Há uma grande sacada em “Com Carinho, Kitty”, série da Netflix derivada da trilogia de filmes “Para Todos os Garotos…”. Ao contrário dos filmes protagonizados Lana Condor a partir dos livros de Jenny Han, a nova série se afasta das comédias românticas e abraça o atualmente popular formato dos dramas adolescentes coreanos e todas suas convenções.
A série tem início com Kitty (Anna Cathcart), irmã de Jean, a protagonista dos filmes, decidida a se reconectar geograficamente com seu namorado coreano, Dae, e às origens familiares de sua saudosa mãe. Para isso, ela se candidata a uma vaga em uma escola coreana, a mesma em que sua mãe estudou, sem que ninguém soubesse. A série não desperdiça tempo explicando esse processo ou lidando com os possíveis conflitos familiares que essa escolha geraria na família de uma adolescente, mas a verdade é que isso pouco importa.

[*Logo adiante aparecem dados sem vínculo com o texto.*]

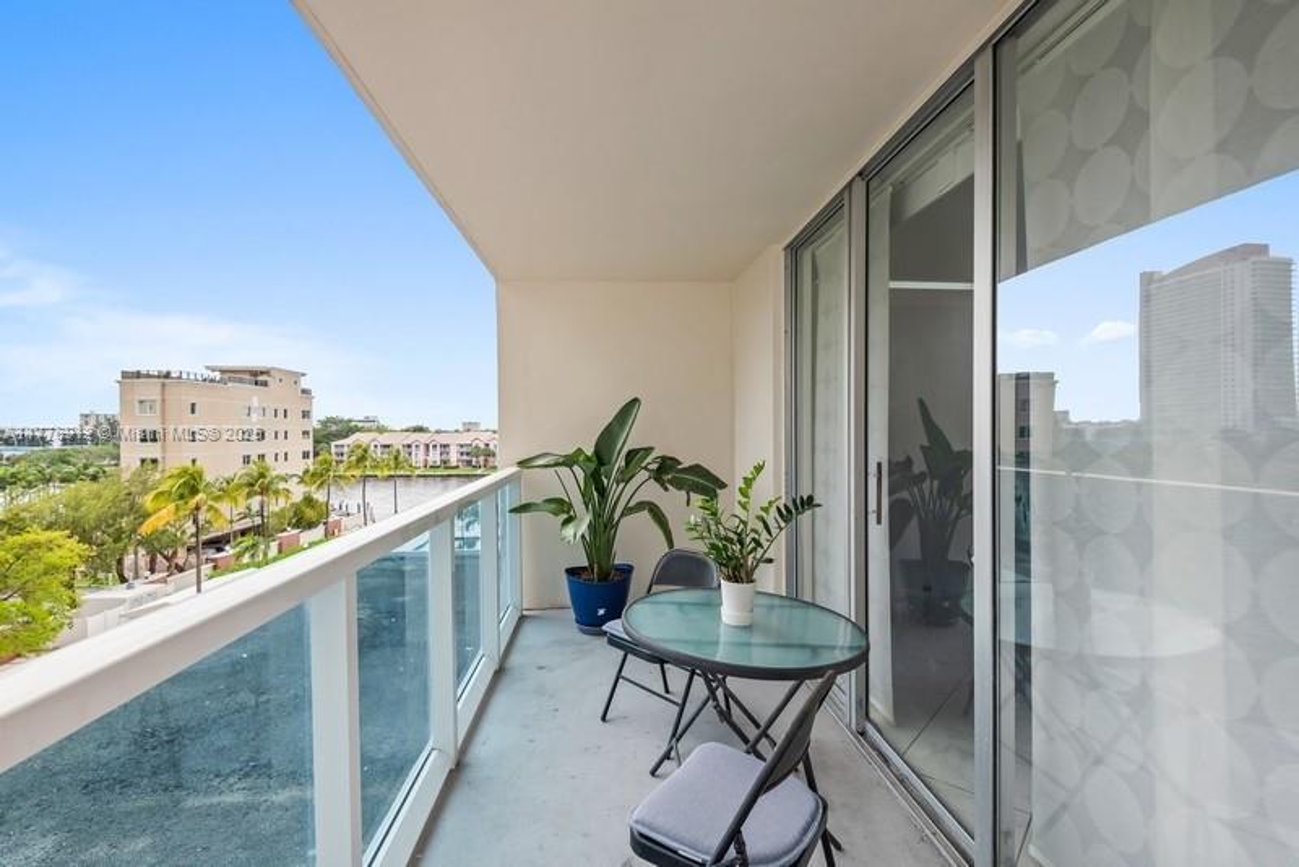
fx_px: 578
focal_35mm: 16
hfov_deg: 96.7
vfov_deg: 73.8
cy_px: 434
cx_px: 650
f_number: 8
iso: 250
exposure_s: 1/200
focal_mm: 16
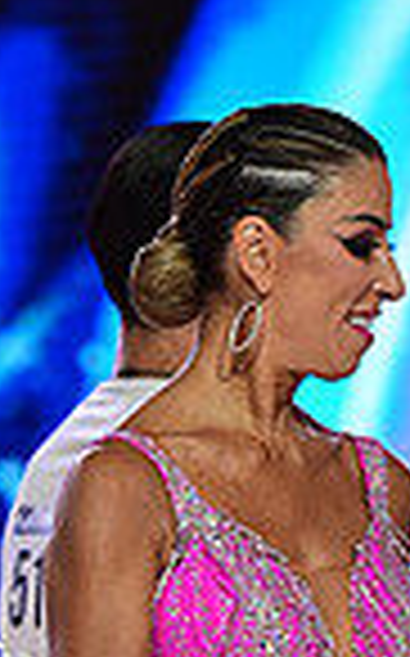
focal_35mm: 545
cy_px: 886
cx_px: 113
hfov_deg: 2.4
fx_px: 9763
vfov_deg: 3.8
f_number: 2.8
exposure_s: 1/800
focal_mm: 135
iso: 1600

O primeiro episódio coloca todas as peças em movimento logo nos primeiros momentos – em menos de dez minutos, Kitty já está em Seul, na Coreia do Sul, para surpreender Dae na nova escola. Em um daqueles eventos que só acontecem na ficção (e que o texto não tem vergonha nenhuma de utilizar), ela acaba descolando uma carona para seu destino com Yuri (Gia Kim), justamente a menina com quem Dae está se relacionando.
Para apresentar o cenário e introduzir situações e personagens, a série abusa do didatismo e dos diálogos expositivos logo de cara. Por exempllo, após uma situação estranhíssima com a diretora da escola, Kitty reforça o que acabamos de ver e sentir. O recurso da narração em off, de vozes na cabeça, é uma constante na série, mas a sensação incômoda se esvai no decorrer da série.
A série inicialmente se constrói nas diferenças culturais e no não-pertencimento de uma adolescente americana na terra de sua mãe, mas logo parte para a universalidade das relações humanas. Em dez episódios de cerca de meia hora cada, a série coloca Kitty em todas as situações possíveis – dormitório errado, problemas com o idioma, um segredo na relação de Dae e Yuri (que fica exposto desde o início) e até um passado misterioso para sua mãe.
É necessário ter em mente que “Com Carinho, Kitty” é um produto diferente dos filmes, pegando apenas personagens emprestados, o que é ótimo, pois não exime da necessidade de apresentar novas pessoas e suas histórias. Tudo na nova série remete ao estilo coreano de se contar histórias, do exagero comportamental de personagens aos padrões narrativos cheio de viradas e surpresas, característica que os k-drama pegam emprestadas das novelas, assim como os ganchos ao final dos episódios.
“Com Carinho, Kitty” é uma série adolescente e utiliza uma linguagem para se aproximar de seu público alvo. Os jovens parecem viver em uma realidade paralela, em um mundo em que tudo é muito rápido e imediato, o que confere à trama um ar fantasioso, de resoluções imediatas para conflitos e mudanças comportamentais repentinas. Nada disso, vale ressaltar, é uma crítica, é justamente o contrário, a construção de uma identidade “teen” desenvolvida em cima de situações irreais e coincidências nem sempre muito críveis, mas levadas a sério como se fossem as coisas mais importantes do mundo.
Talvez para reforçar a sensação de Kitty estar sozinha em um lugar estranho, o texto constrói quase todos os personagens que a cercam como vilões – isso aproxima o espectador da protagonista, nos levando à revolta de “por que todos a tratam tão mal?”. Até surpreende que a série tenha seus personagens falando coreano durante boa parte do tempo, reforçando o fato de estarmos diante de um drama teen coreano.
A série é divertida, ágil e, na maior parte do tempo, adorável. Passado o conflito inicial e deixando de lado o aspecto romântico, a série ganha força ao apresentar ao público a cultura coreana contemporânea a partir do encantamento de Kitty com as tradições de seus antepassados. “Com Carinho, Kitty” é meio ridícula e confusa, mas assim é a adolescência.